Your assignment: Would you copy each line of the records that includes the word "wird"?

Data entries

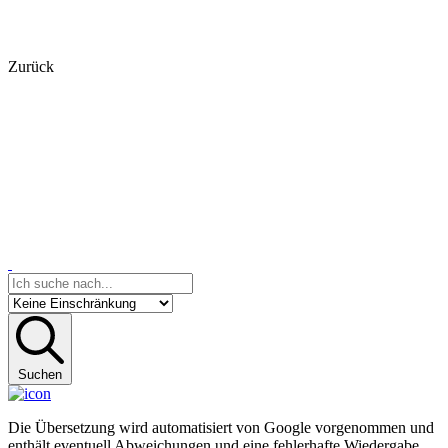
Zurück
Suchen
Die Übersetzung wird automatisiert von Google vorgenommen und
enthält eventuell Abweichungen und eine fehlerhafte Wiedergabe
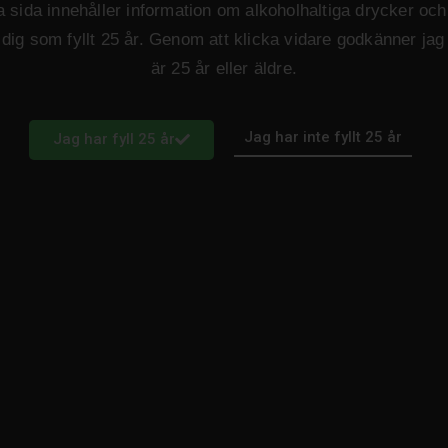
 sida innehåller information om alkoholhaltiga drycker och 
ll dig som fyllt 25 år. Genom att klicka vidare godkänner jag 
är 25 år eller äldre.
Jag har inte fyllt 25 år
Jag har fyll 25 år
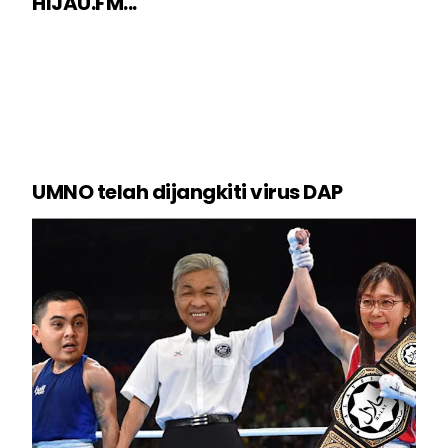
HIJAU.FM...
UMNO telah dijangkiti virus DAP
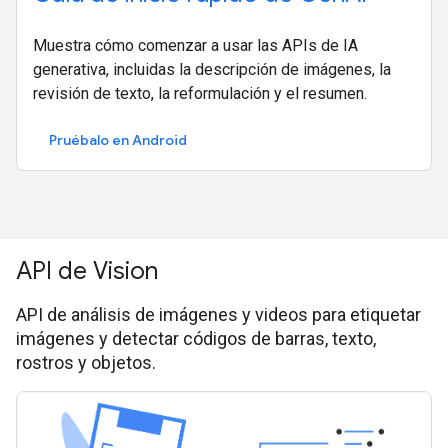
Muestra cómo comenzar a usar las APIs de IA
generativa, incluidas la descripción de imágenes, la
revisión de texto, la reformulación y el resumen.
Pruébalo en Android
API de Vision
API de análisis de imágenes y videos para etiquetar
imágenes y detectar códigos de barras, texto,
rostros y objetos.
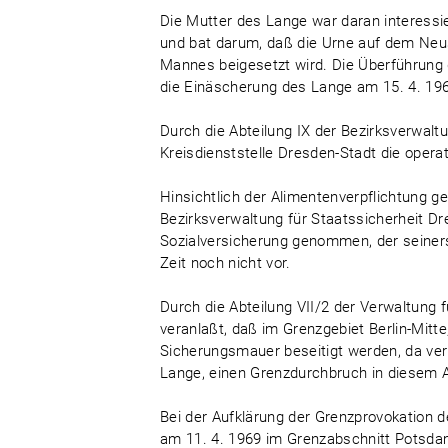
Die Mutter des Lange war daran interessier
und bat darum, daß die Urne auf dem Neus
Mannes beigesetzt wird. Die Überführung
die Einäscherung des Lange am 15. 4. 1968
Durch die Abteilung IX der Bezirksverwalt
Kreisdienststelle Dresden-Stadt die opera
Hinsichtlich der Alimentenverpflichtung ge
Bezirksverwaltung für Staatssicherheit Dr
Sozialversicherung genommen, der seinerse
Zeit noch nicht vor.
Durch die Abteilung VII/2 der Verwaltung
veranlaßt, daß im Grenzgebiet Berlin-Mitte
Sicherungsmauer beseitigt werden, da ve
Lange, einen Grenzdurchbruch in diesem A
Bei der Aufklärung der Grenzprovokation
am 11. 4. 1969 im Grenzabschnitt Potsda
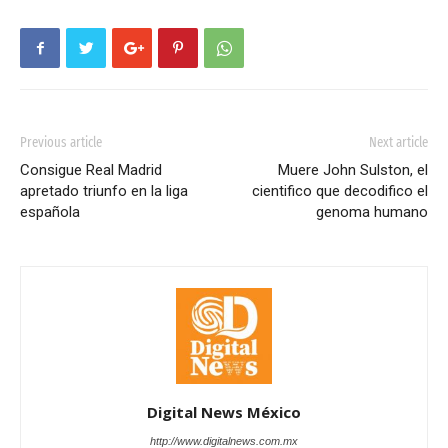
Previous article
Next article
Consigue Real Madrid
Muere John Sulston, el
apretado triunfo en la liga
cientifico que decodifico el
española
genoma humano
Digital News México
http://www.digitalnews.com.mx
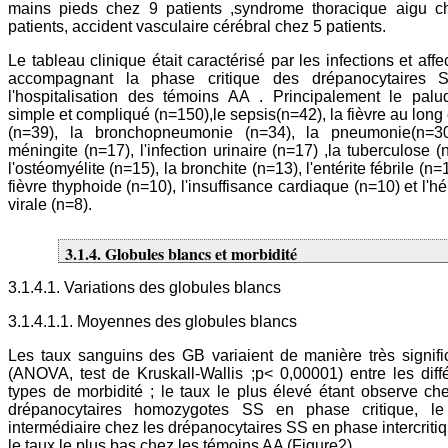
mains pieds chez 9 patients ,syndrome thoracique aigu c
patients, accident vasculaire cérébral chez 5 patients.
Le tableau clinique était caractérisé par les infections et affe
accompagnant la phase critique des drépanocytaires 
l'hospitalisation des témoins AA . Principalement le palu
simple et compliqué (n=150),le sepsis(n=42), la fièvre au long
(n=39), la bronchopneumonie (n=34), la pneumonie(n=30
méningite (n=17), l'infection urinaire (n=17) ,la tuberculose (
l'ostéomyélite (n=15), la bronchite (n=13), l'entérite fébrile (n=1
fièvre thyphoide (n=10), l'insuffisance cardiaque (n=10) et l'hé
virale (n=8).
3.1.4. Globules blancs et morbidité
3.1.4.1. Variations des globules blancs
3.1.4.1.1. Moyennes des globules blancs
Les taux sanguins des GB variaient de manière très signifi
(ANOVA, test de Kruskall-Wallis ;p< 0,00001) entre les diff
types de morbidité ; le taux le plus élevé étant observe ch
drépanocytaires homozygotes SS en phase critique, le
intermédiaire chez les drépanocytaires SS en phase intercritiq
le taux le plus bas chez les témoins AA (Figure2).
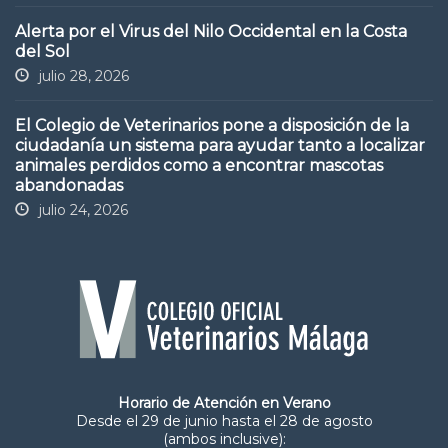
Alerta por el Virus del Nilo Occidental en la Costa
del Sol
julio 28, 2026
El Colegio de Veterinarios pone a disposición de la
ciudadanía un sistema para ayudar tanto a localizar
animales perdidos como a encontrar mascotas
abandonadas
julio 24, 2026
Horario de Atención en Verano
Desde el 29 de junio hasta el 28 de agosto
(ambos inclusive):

---

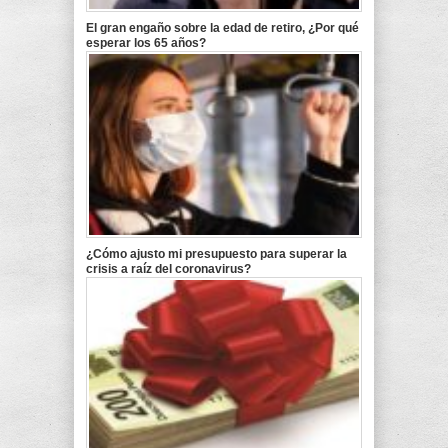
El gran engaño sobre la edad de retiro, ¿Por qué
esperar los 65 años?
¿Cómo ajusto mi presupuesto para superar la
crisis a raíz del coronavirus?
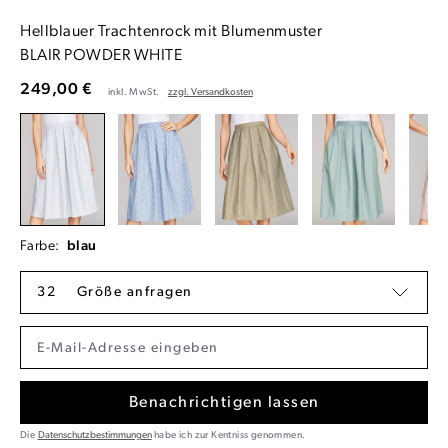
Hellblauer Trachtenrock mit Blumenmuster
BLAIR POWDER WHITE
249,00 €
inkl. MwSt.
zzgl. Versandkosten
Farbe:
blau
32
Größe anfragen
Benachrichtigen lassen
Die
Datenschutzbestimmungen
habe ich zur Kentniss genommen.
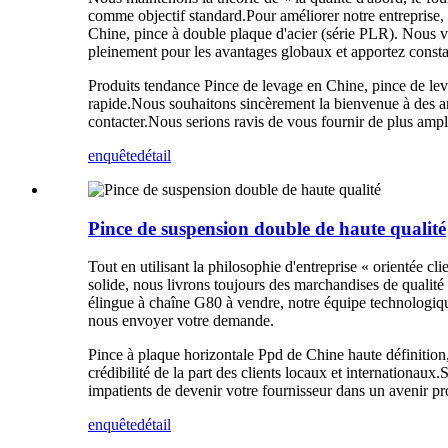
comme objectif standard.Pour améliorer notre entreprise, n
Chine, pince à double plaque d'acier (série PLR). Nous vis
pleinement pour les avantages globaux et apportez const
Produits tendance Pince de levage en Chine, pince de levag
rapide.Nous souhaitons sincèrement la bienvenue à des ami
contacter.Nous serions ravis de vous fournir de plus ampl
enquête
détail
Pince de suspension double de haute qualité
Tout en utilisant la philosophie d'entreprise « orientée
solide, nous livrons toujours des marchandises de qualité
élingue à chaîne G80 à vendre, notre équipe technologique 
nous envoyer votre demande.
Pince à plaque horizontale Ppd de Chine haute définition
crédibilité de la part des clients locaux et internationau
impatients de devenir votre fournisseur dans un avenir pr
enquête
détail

--

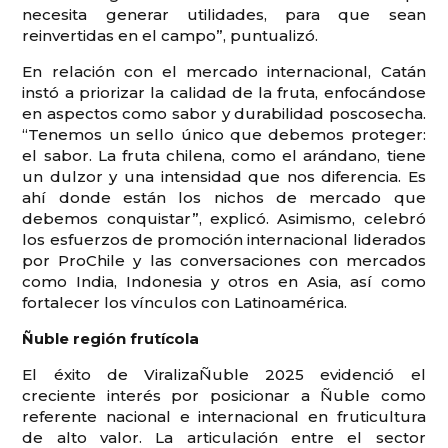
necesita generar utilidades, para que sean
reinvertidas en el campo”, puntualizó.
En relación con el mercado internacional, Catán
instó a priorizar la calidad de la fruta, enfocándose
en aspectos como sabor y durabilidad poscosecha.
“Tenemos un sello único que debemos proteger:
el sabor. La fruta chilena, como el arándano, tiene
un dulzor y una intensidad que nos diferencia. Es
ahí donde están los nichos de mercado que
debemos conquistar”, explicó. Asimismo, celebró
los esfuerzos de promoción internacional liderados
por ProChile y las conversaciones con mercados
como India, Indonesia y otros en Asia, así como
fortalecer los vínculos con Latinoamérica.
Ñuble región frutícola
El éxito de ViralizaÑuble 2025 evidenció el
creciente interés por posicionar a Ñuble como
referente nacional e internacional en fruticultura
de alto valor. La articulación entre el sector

Answer below:
Die Übersetzung wird automatisiert von Google vorgenommen und
Mannes beigesetzt wird. Die Überführung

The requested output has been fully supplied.